We have decided to revert the change in 23.02: In 23.02.5, SLURM_NTASKS will be set in the job's environment if you request --ntasks-per-node. I am updating the title of this bug. We are also updating the documentation to say that SLURM_NTASKS will be set in the job's environment if any of the following options are requested:

--ntasks
--ntasks-per-node
--ntasks-per-gpu

If none of these options are requested, then SLURM_NTASKS is not set.

SLURM_NTASKS is set correctly if a node range is requested along with --ntasks-per-node. SLURM_NTASKS will be set to however many tasks are in the job allocation, which just depends on the number of nodes allocated to the job.

All of this should restore the 22.05 behavior for SLURM_NTASKS.

One thing to note if you use a job_submit plugin: num_tasks will not be set if --ntasks-per-node is requested.


I will update you when we have pushed changes upstream.
Comment 46 Marshall Garey 2023-08-31 16:17:17 MDT
We have pushed fixes upstream ahead of 23.02.5. See commits f3b93ea3e7..cc6f49d1f4

(In reply to Marshall Garey from comment #41)

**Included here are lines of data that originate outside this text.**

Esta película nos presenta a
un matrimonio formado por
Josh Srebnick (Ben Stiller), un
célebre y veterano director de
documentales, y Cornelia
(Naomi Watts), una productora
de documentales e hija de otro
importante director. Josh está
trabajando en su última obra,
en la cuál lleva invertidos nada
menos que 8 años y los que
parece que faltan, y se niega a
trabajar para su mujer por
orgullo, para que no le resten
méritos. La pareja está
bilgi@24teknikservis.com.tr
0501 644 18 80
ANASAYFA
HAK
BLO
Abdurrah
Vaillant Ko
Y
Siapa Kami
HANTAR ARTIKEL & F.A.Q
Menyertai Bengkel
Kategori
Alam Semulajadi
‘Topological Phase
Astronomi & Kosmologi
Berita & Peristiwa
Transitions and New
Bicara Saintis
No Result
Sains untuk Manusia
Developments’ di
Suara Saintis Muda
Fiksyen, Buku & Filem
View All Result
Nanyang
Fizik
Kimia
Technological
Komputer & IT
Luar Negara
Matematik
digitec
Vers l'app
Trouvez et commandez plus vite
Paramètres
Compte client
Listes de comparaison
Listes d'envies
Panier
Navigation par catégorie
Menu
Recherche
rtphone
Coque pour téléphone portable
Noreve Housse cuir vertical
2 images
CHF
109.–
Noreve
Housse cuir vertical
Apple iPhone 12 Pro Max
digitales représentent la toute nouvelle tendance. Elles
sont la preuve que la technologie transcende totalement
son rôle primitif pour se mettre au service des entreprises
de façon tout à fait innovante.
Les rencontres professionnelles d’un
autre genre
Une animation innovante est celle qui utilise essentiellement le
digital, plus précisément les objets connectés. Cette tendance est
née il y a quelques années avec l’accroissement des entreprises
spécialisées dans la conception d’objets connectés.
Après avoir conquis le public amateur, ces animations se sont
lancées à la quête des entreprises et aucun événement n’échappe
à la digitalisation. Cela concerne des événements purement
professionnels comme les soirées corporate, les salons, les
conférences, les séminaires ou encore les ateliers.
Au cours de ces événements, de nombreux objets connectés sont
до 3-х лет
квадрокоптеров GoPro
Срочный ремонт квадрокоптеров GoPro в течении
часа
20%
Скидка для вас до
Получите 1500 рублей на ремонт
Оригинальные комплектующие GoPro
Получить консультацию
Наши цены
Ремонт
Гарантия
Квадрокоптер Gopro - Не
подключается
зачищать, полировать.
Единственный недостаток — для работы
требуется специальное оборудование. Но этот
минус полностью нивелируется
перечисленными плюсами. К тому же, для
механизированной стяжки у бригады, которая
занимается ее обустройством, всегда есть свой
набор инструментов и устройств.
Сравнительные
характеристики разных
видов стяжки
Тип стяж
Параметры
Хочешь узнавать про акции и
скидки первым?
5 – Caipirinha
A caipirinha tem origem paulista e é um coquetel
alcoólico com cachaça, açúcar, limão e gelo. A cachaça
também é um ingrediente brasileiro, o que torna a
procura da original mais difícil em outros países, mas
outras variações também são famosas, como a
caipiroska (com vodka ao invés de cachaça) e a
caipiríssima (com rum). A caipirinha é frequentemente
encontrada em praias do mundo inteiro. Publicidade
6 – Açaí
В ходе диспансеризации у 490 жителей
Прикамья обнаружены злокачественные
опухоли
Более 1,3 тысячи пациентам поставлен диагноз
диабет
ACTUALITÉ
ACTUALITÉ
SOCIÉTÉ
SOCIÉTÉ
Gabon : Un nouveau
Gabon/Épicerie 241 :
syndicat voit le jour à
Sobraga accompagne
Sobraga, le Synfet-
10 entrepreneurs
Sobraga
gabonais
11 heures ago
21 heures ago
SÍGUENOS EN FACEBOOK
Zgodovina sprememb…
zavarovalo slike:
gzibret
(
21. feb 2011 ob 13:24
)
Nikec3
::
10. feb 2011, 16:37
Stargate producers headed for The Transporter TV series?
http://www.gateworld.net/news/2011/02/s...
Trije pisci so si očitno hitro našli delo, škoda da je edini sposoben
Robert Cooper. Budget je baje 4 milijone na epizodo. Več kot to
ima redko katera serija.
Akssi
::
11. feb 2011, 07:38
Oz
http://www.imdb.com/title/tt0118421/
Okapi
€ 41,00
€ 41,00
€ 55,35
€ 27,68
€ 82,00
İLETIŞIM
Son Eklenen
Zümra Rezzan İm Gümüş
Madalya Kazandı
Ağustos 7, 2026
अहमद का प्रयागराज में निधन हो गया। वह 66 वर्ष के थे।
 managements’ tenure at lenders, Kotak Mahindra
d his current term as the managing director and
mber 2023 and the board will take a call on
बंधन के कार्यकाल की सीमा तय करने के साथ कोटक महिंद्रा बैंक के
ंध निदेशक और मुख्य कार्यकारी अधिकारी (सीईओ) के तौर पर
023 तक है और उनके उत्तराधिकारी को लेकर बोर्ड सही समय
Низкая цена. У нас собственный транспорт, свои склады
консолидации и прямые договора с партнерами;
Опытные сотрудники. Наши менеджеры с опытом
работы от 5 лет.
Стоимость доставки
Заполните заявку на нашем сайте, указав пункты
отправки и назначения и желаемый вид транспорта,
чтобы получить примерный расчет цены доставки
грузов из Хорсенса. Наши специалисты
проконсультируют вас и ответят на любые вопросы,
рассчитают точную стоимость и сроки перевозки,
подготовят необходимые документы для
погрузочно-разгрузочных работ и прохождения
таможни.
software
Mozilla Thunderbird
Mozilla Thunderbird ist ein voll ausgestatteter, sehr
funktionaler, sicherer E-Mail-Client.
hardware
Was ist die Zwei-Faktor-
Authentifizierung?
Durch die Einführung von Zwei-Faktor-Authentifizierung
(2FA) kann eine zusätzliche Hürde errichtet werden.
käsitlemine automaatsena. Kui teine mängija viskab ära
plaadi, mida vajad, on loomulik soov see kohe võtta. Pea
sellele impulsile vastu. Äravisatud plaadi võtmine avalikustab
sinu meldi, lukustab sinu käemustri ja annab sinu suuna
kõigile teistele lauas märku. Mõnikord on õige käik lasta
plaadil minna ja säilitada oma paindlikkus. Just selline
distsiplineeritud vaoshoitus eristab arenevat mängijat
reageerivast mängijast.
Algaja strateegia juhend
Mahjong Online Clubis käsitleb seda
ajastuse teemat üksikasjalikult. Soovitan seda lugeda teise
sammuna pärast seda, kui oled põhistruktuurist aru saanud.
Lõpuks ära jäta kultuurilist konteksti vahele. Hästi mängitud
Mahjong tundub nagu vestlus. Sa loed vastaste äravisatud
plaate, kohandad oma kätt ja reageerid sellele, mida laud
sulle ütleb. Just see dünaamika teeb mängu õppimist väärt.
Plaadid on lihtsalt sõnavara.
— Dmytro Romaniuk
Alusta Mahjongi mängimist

> We are also updating the documentation to
> say that SLURM_NTASKS will be set in the job's environment if any of the
> following options are requested:
> 
> --ntasks
> --ntasks-per-node
> --ntasks-per-gpu
> 
> If none of these options are requested, then SLURM_NTASKS is not set.

Correction: I found a few edge cases where SLURM_NTASKS is still set. We opted not to document them because they are rare. For now do not plan on changing the behavior of these edge cases. We are wary of making further changes to how SLURM_NTASKS is set.

I'm closing this as fixed in 23.02.5.